Le Marshal américain, Frank Remnick, travaille dans l'Alaska. Bientôt, sa juridiction est bouleversée lorsqu'un avion de transport de prisonniers s'écrase dans la nature, libérant des dizaines de détenus violents. Chargé de protéger la ville, il commence à soupçonner que le crash n'est peut-être pas un accident...

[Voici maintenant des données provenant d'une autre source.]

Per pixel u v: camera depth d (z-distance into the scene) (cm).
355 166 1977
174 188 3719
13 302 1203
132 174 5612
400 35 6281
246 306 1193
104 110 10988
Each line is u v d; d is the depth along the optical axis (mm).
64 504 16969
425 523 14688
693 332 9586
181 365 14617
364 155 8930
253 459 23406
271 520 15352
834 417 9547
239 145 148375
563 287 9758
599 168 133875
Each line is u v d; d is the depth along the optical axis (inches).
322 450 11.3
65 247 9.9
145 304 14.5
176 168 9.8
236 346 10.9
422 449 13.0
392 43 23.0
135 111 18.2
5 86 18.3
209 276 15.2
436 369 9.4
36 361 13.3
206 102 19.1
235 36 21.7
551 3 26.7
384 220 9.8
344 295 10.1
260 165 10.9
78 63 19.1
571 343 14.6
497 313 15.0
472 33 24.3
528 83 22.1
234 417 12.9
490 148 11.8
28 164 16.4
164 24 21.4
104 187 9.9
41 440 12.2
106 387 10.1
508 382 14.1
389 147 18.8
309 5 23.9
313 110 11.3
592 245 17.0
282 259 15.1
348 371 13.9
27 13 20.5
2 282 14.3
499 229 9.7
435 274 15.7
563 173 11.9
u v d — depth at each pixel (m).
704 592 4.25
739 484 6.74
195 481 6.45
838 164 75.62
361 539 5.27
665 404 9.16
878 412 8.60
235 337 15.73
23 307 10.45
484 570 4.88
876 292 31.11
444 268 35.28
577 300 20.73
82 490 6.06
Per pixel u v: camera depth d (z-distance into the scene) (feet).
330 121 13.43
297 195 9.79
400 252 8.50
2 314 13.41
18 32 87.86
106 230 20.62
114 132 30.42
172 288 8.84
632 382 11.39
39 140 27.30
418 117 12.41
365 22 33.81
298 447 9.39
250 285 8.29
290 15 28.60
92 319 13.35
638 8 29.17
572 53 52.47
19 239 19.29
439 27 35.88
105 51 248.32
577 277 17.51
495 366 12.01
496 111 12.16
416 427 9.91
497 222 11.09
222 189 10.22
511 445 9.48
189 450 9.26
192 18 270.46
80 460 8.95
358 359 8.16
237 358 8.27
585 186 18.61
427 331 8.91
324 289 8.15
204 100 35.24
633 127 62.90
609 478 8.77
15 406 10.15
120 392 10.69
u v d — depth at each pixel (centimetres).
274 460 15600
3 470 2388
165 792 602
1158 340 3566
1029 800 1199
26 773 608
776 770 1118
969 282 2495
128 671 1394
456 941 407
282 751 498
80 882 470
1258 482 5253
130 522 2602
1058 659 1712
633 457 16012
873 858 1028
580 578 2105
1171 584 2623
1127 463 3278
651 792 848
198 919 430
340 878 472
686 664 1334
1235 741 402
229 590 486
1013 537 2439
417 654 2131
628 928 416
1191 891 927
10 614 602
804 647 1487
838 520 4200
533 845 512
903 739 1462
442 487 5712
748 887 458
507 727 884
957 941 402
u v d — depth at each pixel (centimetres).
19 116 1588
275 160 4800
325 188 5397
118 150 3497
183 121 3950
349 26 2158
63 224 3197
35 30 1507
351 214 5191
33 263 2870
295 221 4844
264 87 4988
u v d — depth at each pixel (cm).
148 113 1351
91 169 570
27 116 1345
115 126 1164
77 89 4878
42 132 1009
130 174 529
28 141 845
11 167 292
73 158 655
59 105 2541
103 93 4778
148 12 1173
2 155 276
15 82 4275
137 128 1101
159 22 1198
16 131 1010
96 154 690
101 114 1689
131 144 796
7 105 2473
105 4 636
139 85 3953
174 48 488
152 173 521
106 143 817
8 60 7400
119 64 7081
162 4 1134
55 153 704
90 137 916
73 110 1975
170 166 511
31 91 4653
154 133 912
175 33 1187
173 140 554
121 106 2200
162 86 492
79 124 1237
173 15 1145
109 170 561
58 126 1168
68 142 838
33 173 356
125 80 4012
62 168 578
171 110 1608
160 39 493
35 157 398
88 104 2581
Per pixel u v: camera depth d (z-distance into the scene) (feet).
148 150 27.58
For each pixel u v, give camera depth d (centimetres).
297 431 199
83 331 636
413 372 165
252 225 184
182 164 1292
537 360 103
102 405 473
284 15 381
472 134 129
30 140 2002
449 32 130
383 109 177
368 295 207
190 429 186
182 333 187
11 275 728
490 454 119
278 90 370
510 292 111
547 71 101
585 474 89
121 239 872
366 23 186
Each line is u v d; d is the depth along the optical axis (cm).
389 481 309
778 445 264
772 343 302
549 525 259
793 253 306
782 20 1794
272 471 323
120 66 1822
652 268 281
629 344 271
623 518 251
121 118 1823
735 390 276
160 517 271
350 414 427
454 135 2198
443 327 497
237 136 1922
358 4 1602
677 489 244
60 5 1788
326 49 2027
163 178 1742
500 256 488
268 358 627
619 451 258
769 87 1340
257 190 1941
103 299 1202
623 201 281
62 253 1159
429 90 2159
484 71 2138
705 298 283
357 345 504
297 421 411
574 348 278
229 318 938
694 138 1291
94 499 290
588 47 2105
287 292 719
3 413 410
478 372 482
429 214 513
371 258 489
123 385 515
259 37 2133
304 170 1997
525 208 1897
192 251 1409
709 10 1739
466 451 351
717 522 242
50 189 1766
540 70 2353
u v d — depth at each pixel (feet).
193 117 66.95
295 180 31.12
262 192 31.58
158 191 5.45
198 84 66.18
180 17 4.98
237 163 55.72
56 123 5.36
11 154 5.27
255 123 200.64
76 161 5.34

Parmi eux se cache un homme mystérieux, connu sous le nom de code Havlock. Cet incident déclenche une course contre la montre pour le marshal Frank Remnick, joué par Jason Clarke, revenu dans sa ville natale de Fairbanks après une carrière marquée par la violence et la perte. Ce point de départ a quelque chose d’immédiat : tout s’effondre d’un coup, littéralement. Le crash sert de déclencheur à une série d’événements où la frontière entre le devoir et le désespoir devient de plus en plus mince. J’ai trouvé intéressant la manière dont la série relie la catastrophe à la vie personnelle de Frank. Sa promesse de raccrocher pour ouvrir un bed and breakfast avec sa femme Sarah est vite balayée par le chaos.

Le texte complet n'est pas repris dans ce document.